Far too many economists feel that Americans need to simply consume more.  After all, 70% of our economy is based on consumption.  That's the idea behind the government programs that give people money to buy a house or to buy a car.  That's why we're spending so much money to keep jobs.  It's not the jobs that they're trying to save, it's the money that the employee gets to spend after earning a paycheck that we're trying to save.  Do whatever it takes to keep people buying shit.  What they don't realize is that it's not a good thing to have 70% of an economy to be based on consumption.  We need to actually produce things.  Consuming goods is the reward someone gets for producing something and earning a paycheck.  Instead, we're having the Chinese workers produce all our good so we can consume them.  And on top of that, we have to borrow the money the Chinese make from those goods in order for us to consume those goods.

Imagine 6 people, 5 Chinese and 1 American, are stuck on an island.  They immediately start to divide up the jobs so they can survive.  One Chinese fishes, one hunts, one farms, one gathers firewood, and one cooks.  The American, meanwhile, hangs out on the beach all day and consumes everything the Chinese people have created.  He eats as much as he can and leaves just enough left over for the Chinese to stay healthy enough to gather his food again the next day.  Most modern economists would say that the American is the key to the whole system.  Were it not for his consumption, the 5 Chinese people would have nothing to do.  Well that is patently absurd.  Were it not for the American getting fat off the work of the Chinese, the Chinese would be able to consume what they create.  They could even spend less time gathering food and more time enjoying the fruits of their labor or perusing other interests.
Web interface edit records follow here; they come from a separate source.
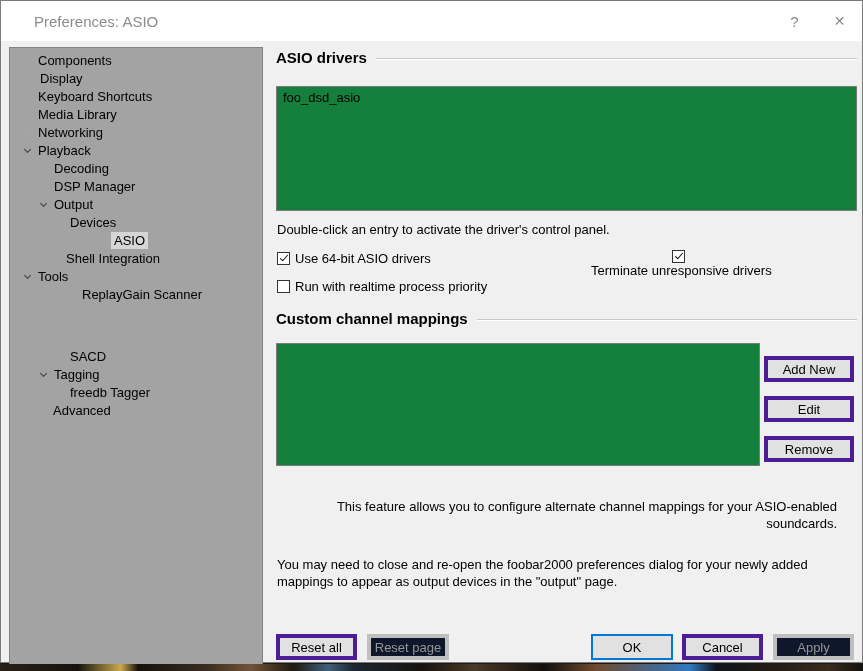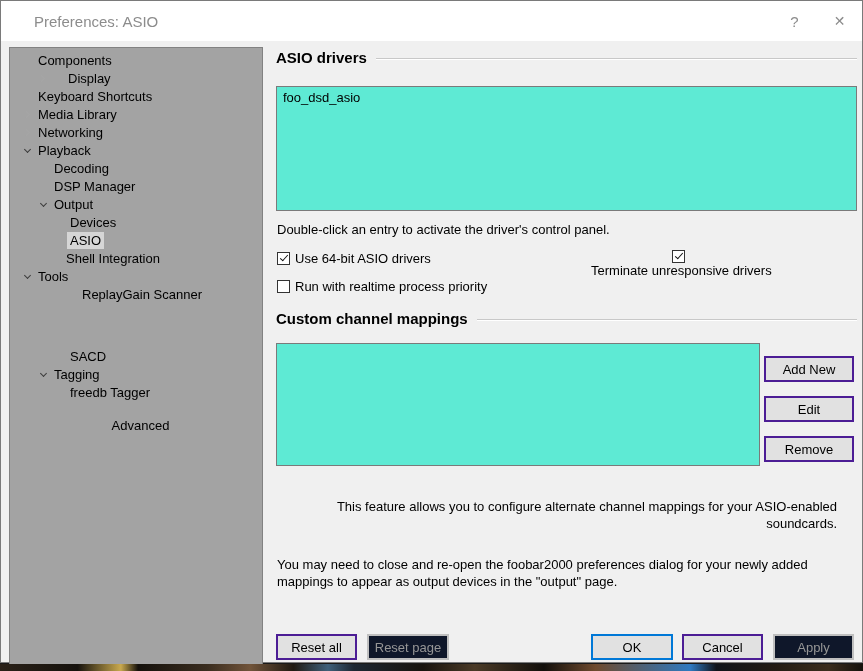--- a/index.html
+++ b/index.html
@@ -30,50 +30,50 @@
   .tree {
     position:absolute; left:8px; top:46px; width:254px; height:631px;
     background:#a3a3a3; border:1px solid #828282; overflow:hidden; padding-top:3px;
   }
   .tree-row { height:18px; display:flex; align-items:center; white-space:nowrap; }
   .chev-slot { width:16px; height:16px; display:flex; align-items:center; justify-content:center; flex:none; }
   .chev { width:5px; height:5px; border-right:1.6px solid #a6a6a6; border-bottom:1.6px solid #a6a6a6; }
   .chev.collapsed { transform:rotate(-45deg); margin-right:2px; }
   .chev.expanded  { transform:rotate(45deg); border-color:#3c3c3c; margin-top:-2px; }
   .tree-label { padding:1px 3px; }
-  .tree-row.selected .tree-label { background:#d6d6d6; }
+  .tree-row.selected .tree-label { background:#d6d6d6;margin-left:44px; }
   
   .group-head {
     position:absolute; display:flex; align-items:center; left:275px; width:581px;
   }
   .group-head .gh-text { font-weight:bold; font-size:15px; color:#000; white-space:nowrap; }
   .group-head .gh-line {
     flex:1; height:2px; margin-left:9px; margin-top:3px;
     border-top:1px solid #c8c8c8; border-bottom:1px solid #ffffff;
   }
   .listbox {
-    position:absolute; background:#5eead4; border:1px solid #7a7a7a; overflow:hidden;
+    position:absolute; background:#15803d; border:1px solid #7a7a7a; overflow:hidden;
   }
   .lb-drivers { left:275px; top:85px;  width:581px; height:125px; }
   .lb-maps    { left:275px; top:342px; width:484px; height:123px; }
   .lb-item { padding:3px 6px; }
   .static-text { position:absolute; color:#000; line-height:17px; }
   
   .cb-row { position:absolute; display:flex; align-items:center; height:16px; }
   .cb-box {
     width:13px; height:13px; background:#ffffff; border:1px solid #333333;
     margin-right:5px; position:relative; flex:none;
   }
   .cb-box.checked::after {
     content:""; position:absolute; left:2px; top:2px; width:7px; height:3px;
     border-left:1.6px solid #111; border-bottom:1.6px solid #111; transform:rotate(-48deg);
   }
   
   .btn {
-    position:absolute; height:26px; background:#e1e1e1; border:2px solid #4c1d95;
+    position:absolute; height:26px; background:#e1e1e1; border:4px solid #4c1d95;
     display:flex; align-items:center; justify-content:center;
     font-size:13px; color:#000; cursor:default;
   }
   .btn.primary { border:2px solid #0078d7; }
   .btn.disabled { background:#0f172a; border-color:#bfbfbf; color:#969696; }
   .side-btn { left:763px; width:90px; }
   
   .desktop-sliver {
     position:absolute; left:0; top:664px; width:863px; height:7px;
     background:linear-gradient(90deg,
@@ -96,21 +96,21 @@
     <div class="cap-btn close">
       <span>✕</span>
     </div>
   </div>
 
   <div class="tree" id="tree">
       <div class="tree-row" style="padding-left: 9px;">
         <span class="chev-slot"></span>
         <span class="tree-label">Components</span>
       </div>
-      <div class="tree-row" style="padding-left: 24px; gap: 15px;">
+      <div class="tree-row" style="padding-left: 11px;">
         <span class="chev-slot">
           <span class="chev collapsed"></span>
         </span>
         <span class="tree-label">Display</span>
       </div>
       <div class="tree-row" style="padding-left: 9px;">
         <span class="chev-slot"></span>
         <span class="tree-label">Keyboard Shortcuts</span>
       </div>
       <div class="tree-row" style="padding-left: 9px;">
@@ -174,21 +174,21 @@
       <div class="tree-row" style="padding-left: 25px;">
         <span class="chev-slot">
           <span class="chev expanded"></span>
         </span>
         <span class="tree-label">Tagging</span>
       </div>
       <div class="tree-row" style="padding-left: 41px;">
         <span class="chev-slot"></span>
         <span class="tree-label">freedb Tagger</span>
       </div>
-      <div class="tree-row" style="padding-left: 9px; flex-direction: column;">
+      <div class="tree-row" style="padding-left: 24px;">
         <span class="chev-slot"></span>
         <span class="tree-label">Advanced</span>
       </div>
     </div>
 
   <div class="group-head" style="top:48px;">
     <span class="gh-text">ASIO drivers</span>
     <span class="gh-line"></span>
   </div>
 

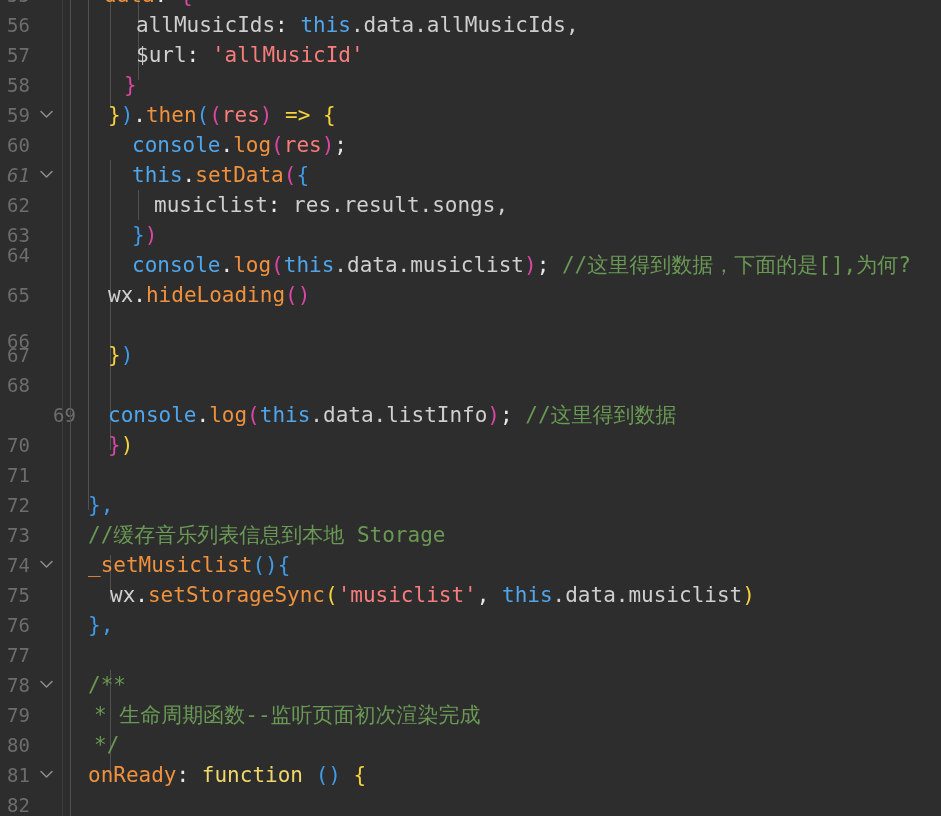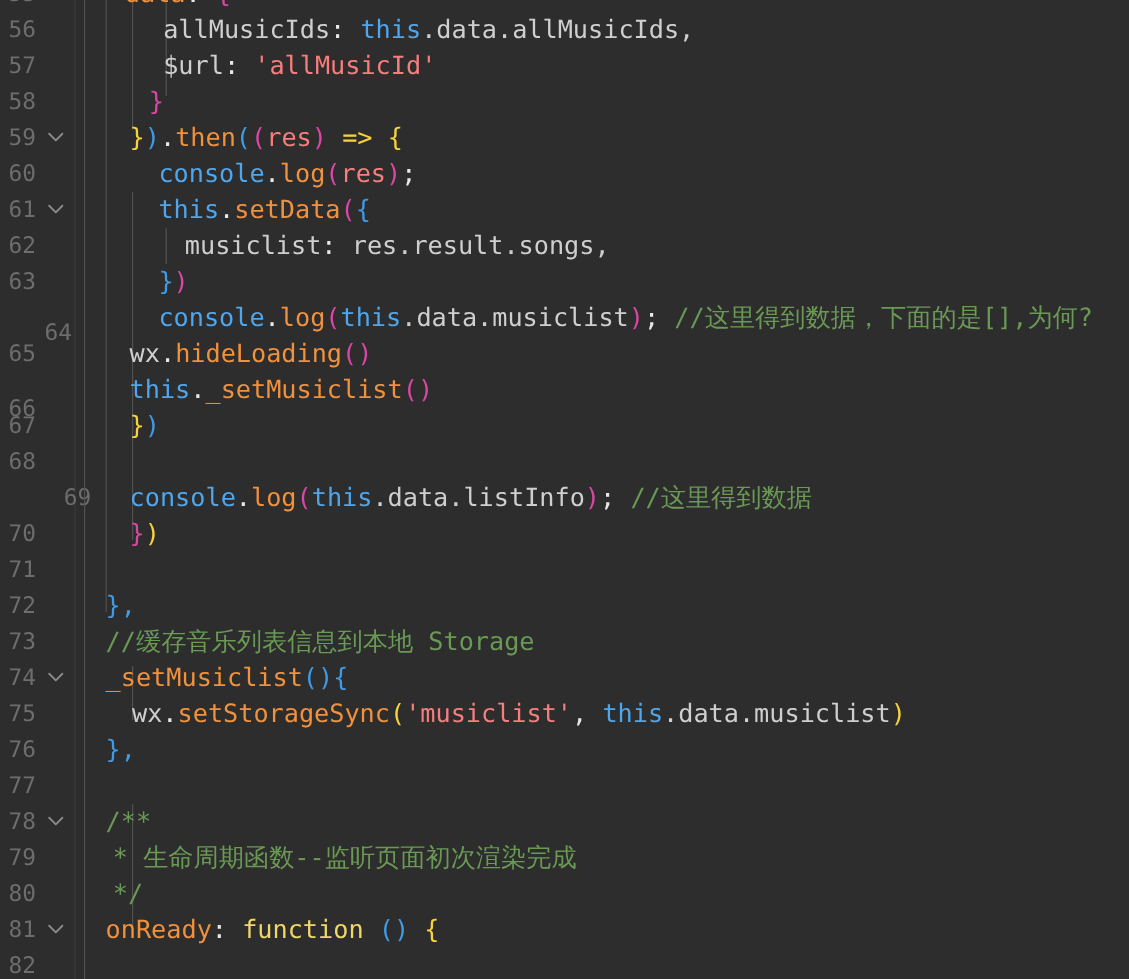--- a/index.html
+++ b/index.html
@@ -112,35 +112,35 @@
         <span class="ln">59</span>
         <span class="fold">
           <svg width="13" height="9" viewBox="0 0 13 9">
             <path d="M1 1.5 L6.5 7 L12 1.5" fill="none" stroke="#8a8a8a" stroke-width="1.6" stroke-linecap="round" stroke-linejoin="round"></path>
           </svg>
         </span>
       </div>
       <div class="gutter-row" style="top: 130px;">
         <span class="ln">60</span>
       </div>
-      <div class="gutter-row" style="top: 160px;">
+      <div class="gutter-row" style="top: 160px; font-style: italic;">
         <span class="ln">61</span>
         <span class="fold">
           <svg width="13" height="9" viewBox="0 0 13 9">
             <path d="M1 1.5 L6.5 7 L12 1.5" fill="none" stroke="#8a8a8a" stroke-width="1.6" stroke-linecap="round" stroke-linejoin="round"></path>
           </svg>
         </span>
       </div>
       <div class="gutter-row" style="top: 190px;">
         <span class="ln">62</span>
       </div>
       <div class="gutter-row" style="top: 220px;">
         <span class="ln">63</span>
       </div>
-      <div class="gutter-row" style="top: 262px; padding-left: 30px;">
+      <div class="gutter-row" style="top: 240px;">
         <span class="ln">64</span>
       </div>
       <div class="gutter-row" style="top: 280px;">
         <span class="ln">65</span>
       </div>
       <div class="gutter-row" style="top: 310px; margin-top: 16px;">
         <span class="ln">66</span>
       </div>
       <div class="gutter-row" style="top: 340px;">
         <span class="ln">67</span>
@@ -220,21 +220,20 @@
       <div class="line" style="top: 10px; left: 72px;"><span class="t-dim">allMusicIds</span><span class="t-punct">: </span><span class="t-this">this</span><span class="t-dim">.data.allMusicIds,</span></div>
       <div class="line" style="top: 40px; left: 72px;"><span class="t-dim">$url</span><span class="t-punct">: </span><span class="t-str">'allMusicId'</span></div>
       <div class="line" style="top: 70px; left: 60px;"><span class="t-b3">}</span></div>
       <div class="line" style="top: 100px; left: 44px;"><span class="t-b1">}</span><span class="t-b2">)</span><span class="t-punct">.</span><span class="t-fn">then</span><span class="t-b2">(</span><span class="t-b3">(</span><span class="t-var">res</span><span class="t-b3">)</span><span class="t-punct"> </span><span class="t-b1">=&gt;</span><span class="t-punct"> </span><span class="t-b1">{</span></div>
       <div class="line" style="top: 130px; left: 68px;"><span class="t-this">console</span><span class="t-punct">.</span><span class="t-fn">log</span><span class="t-b3">(</span><span class="t-var">res</span><span class="t-b3">)</span><span class="t-punct">;</span></div>
       <div class="line" style="top: 160px; left: 68px;"><span class="t-this">this</span><span class="t-punct">.</span><span class="t-fn">setData</span><span class="t-b3">(</span><span class="t-b2">{</span></div>
       <div class="line" style="top: 190px; left: 90px;"><span class="t-dim">musiclist</span><span class="t-punct">: </span><span class="t-dim">res.result.songs,</span></div>
       <div class="line" style="top: 220px; left: 68px;"><span class="t-b2">}</span><span class="t-b3">)</span></div>
       <div class="line" style="top: 250px; left: 68px;"><span class="t-this">console</span><span class="t-punct">.</span><span class="t-fn">log</span><span class="t-b3">(</span><span class="t-this">this</span><span class="t-dim">.data.musiclist</span><span class="t-b3">)</span><span class="t-punct">; </span><span class="t-cmt">//这里得到数据，下面的是[],为何?</span></div>
       <div class="line" style="top: 280px; left: 44px;"><span class="t-dim">wx</span><span class="t-punct">.</span><span class="t-fn">hideLoading</span><span class="t-b3">(</span><span class="t-b3">)</span></div>
-      <div class="line" style="top: 310px; left: 44px;"><span class="t-this">this</span><span class="t-punct">.</span><span class="t-fn">_setMusiclist</span><span class="t-b3">(</span><span class="t-b3">)</span></div>
       <div class="line" style="top: 340px; left: 44px;"><span class="t-b1">}</span><span class="t-b2">)</span></div>
       <div class="line" style="top: 400px; left: 44px;"><span class="t-this">console</span><span class="t-punct">.</span><span class="t-fn">log</span><span class="t-b3">(</span><span class="t-this">this</span><span class="t-dim">.data.listInfo</span><span class="t-b3">)</span><span class="t-punct">; </span><span class="t-cmt">//这里得到数据</span></div>
       <div class="line" style="top: 430px; left: 44px;"><span class="t-b3">}</span><span class="t-b1">)</span></div>
       <div class="line" style="top: 460px; left: 44px;"></div>
       <div class="line" style="top: 490px; left: 24px;"><span class="t-b2">}</span><span class="t-b2">,</span></div>
       <div class="line" style="top: 520px; left: 24px;"><span class="t-cmt">//缓存音乐列表信息到本地 Storage</span></div>
       <div class="line" style="top: 580px; left: 46px;"><span class="t-dim">wx</span><span class="t-punct">.</span><span class="t-fn">setStorageSync</span><span class="t-b1">(</span><span class="t-str">'musiclist'</span><span class="t-punct">, </span><span class="t-this">this</span><span class="t-dim">.data.musiclist</span><span class="t-b1">)</span></div>
       <div class="line" style="top: 550px; left: 24px;"><span class="t-fn">_setMusiclist</span><span class="t-b2">(</span><span class="t-b2">)</span><span class="t-b2">{</span></div>
       <div class="line" style="top: 610px; left: 24px;"><span class="t-b2">}</span><span class="t-b2">,</span></div>
       <div class="line" style="top: 640px; left: 24px;"></div>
But politicians don't like to tell their potential voters that they have been living beyond their means.  And voters don't like to hear that from their politicians.  Nobody is going to vote for the guy who says "We're fucked.  We could spend a ton of money and it might help us for a little bit, but eventually we just need to let the economy tank.  We've consumed too much, produced too little and gotten into a pile of debt in the process.  It's time for Americans to live within their means, and right now that means a lower standard of living.  It sucks but we need to take the medicine, no matter how hard it is to swallow."  I'd actually like that to be part of the next Presidential Inaugural Address, whoever it might be.  But it won't happen, because we don't want to hear it even if it's the truth.  Instead, we'll get "Here, take this money and buy yourself something shiny!  Everything is fine, just fine!"  Perhaps we're just getting what we deserve.